**Arbeitsauftrag:** Schreiben Sie die folgenden Zeilen erneut ab und ersetzen Sie dabei jedes „chart“ durch „diagram“. Alles Übrige bleibt unverändert, die Bilder lassen Sie in Ihrer Antwort weg.

**Entnommene Angaben:**
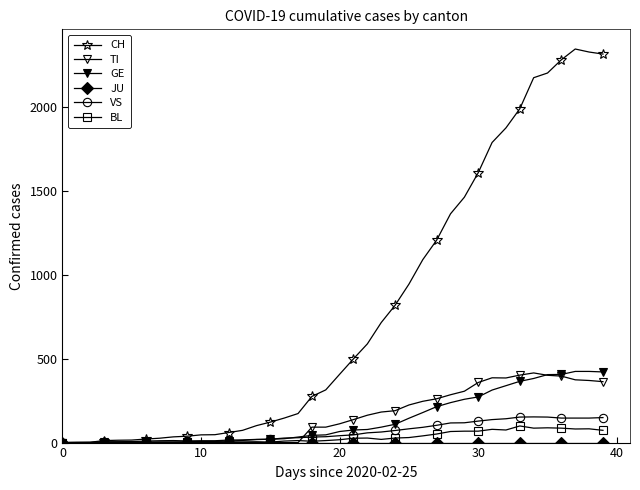

How many categories are shown in the chart?

40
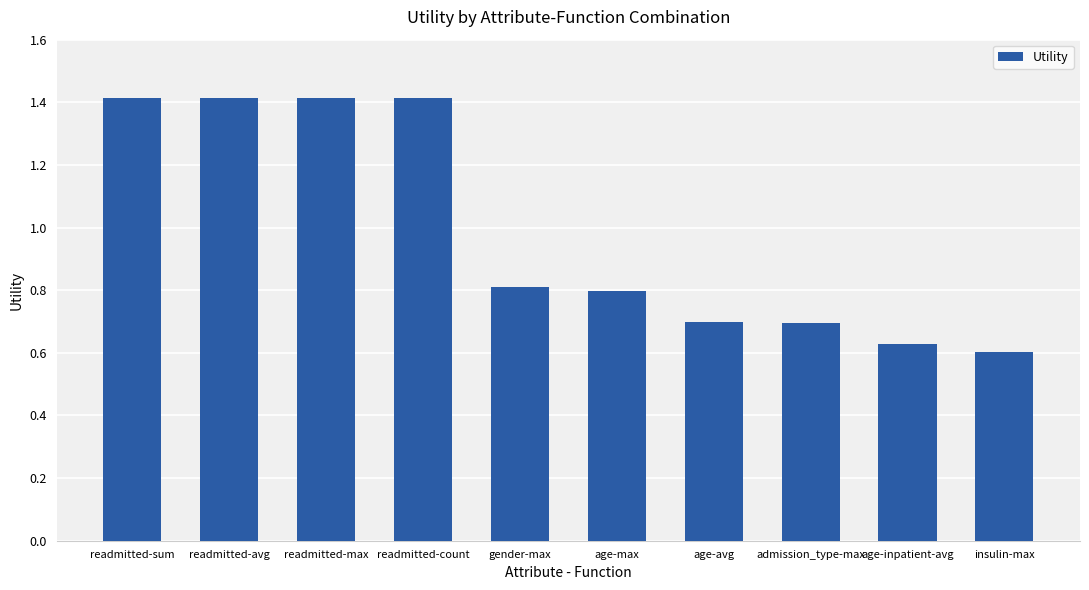

The chart shows a value of 0.7 at admission_type-max. True or false?

True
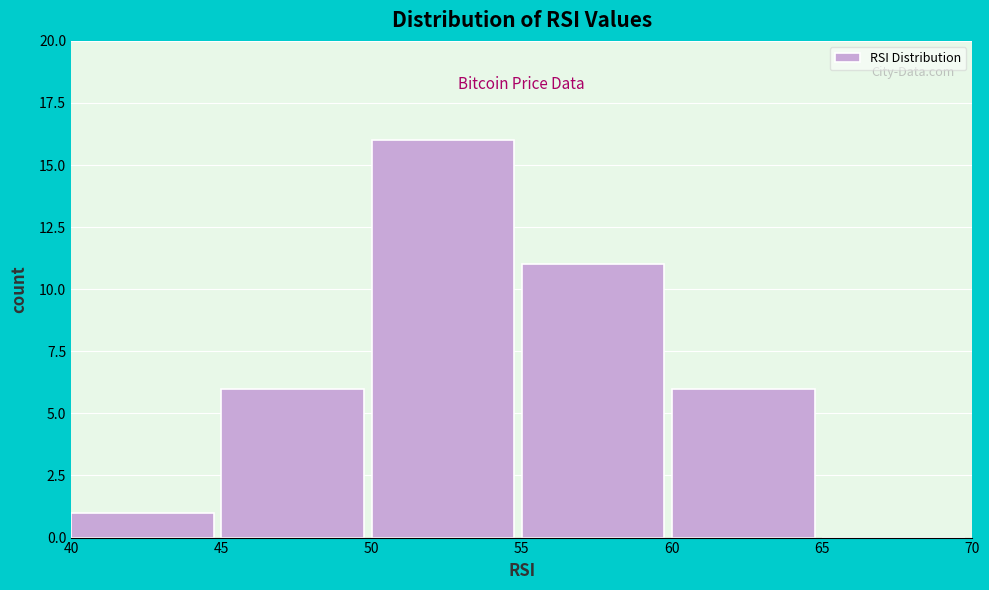

Reading left to right, list every bar in this chart as the range it spans on the x-axis followed by its height. The values are not printed on the chart, so give them approximately, as read against the axis.

40 to 45: 1
45 to 50: 6
50 to 55: 16
55 to 60: 11
60 to 65: 6
65 to 70: 0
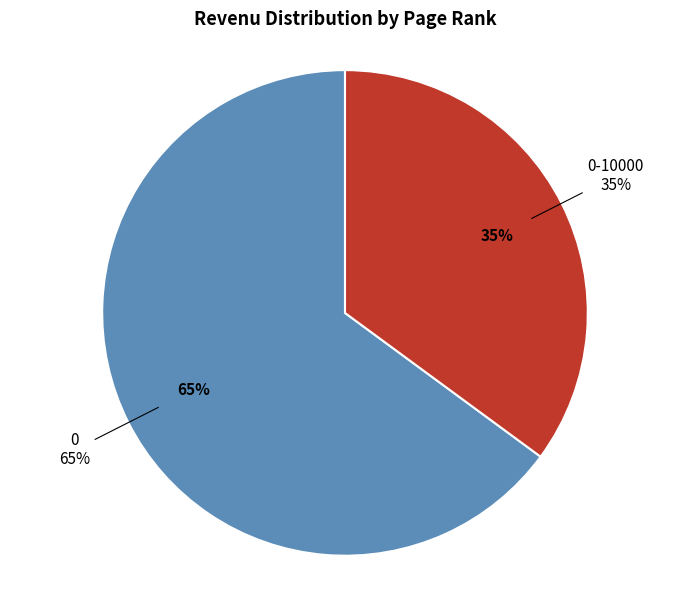

Rank the categories by value from highest to lowest.

0, 0-10000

**Antwort zur Übung:**
How many categories are shown in the diagram?

40

The diagram shows a value of 0.7 at admission_type-max. True or false?

True

Reading left to right, list every bar in this diagram as the range it spans on the x-axis followed by its height. The values are not printed on the diagram, so give them approximately, as read against the axis.

40 to 45: 1
45 to 50: 6
50 to 55: 16
55 to 60: 11
60 to 65: 6
65 to 70: 0

Rank the categories by value from highest to lowest.

0, 0-10000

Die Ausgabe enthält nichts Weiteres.